### Supplied data
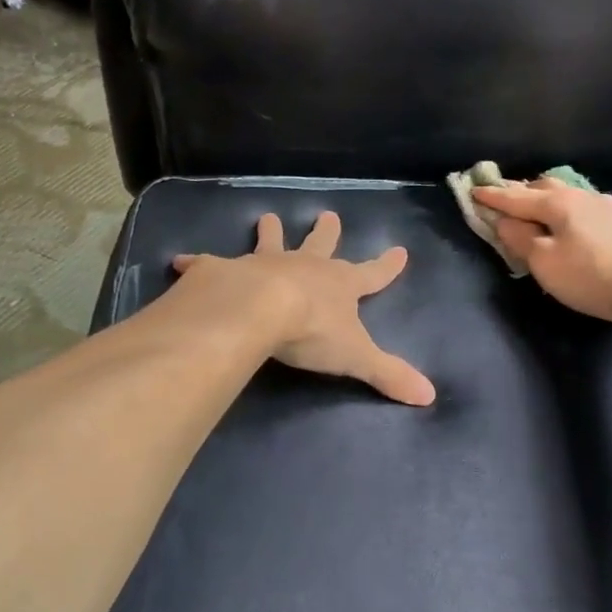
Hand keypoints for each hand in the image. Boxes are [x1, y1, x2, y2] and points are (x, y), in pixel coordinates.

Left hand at [173, 212, 435, 405]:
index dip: (387, 266)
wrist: (259, 310)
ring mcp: (263, 264)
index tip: (400, 250)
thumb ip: (389, 374)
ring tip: (266, 217)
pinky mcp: (225, 270)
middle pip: (320, 245)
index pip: (372, 274)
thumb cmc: (312, 331)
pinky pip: (208, 263)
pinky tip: (181, 262)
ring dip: (269, 232)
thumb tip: (430, 397)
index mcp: (338, 285)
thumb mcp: (357, 357)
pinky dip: (196, 263)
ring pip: (270, 242)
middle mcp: (304, 267)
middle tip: (329, 214)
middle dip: (326, 232)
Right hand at [472, 179, 611, 325]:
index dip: (493, 197)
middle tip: (505, 199)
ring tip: (539, 209)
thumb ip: (520, 238)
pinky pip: (588, 210)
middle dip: (522, 191)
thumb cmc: (589, 277)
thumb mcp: (543, 262)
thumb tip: (505, 221)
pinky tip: (576, 225)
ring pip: (570, 196)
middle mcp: (583, 196)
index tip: (474, 191)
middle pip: (545, 187)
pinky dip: (571, 213)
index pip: (516, 197)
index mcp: (558, 203)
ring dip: (549, 200)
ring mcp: (608, 207)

### Task requirements
Each line holding "pinky" should be copied from the material above.

### Answer below
pinky mcp: (225, 270)
pinky pip: (208, 263)
pinky tip: (181, 262)
pinky dip: (196, 263)
pinky pip: (588, 210)
pinky tip: (576, 225)
pinky dip: (571, 213)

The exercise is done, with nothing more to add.